Please copy the last part of the entries exactly: the line that has "Call Us Today! 1 (800) 474-5760" and every line up to and including the end, nothing more.

*** Dataset content

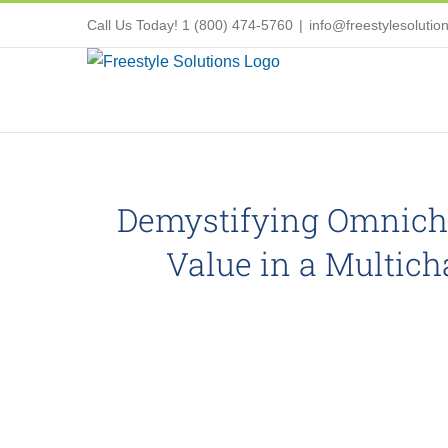
Skip
Call Us Today! 1 (800) 474-5760
|
info@freestylesolutio
to
content
Demystifying Omnicha
Value in a Multic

******

# Result below:
Call Us Today! 1 (800) 474-5760
|
info@freestylesolutio
to
content
Demystifying Omnicha
Value in a Multic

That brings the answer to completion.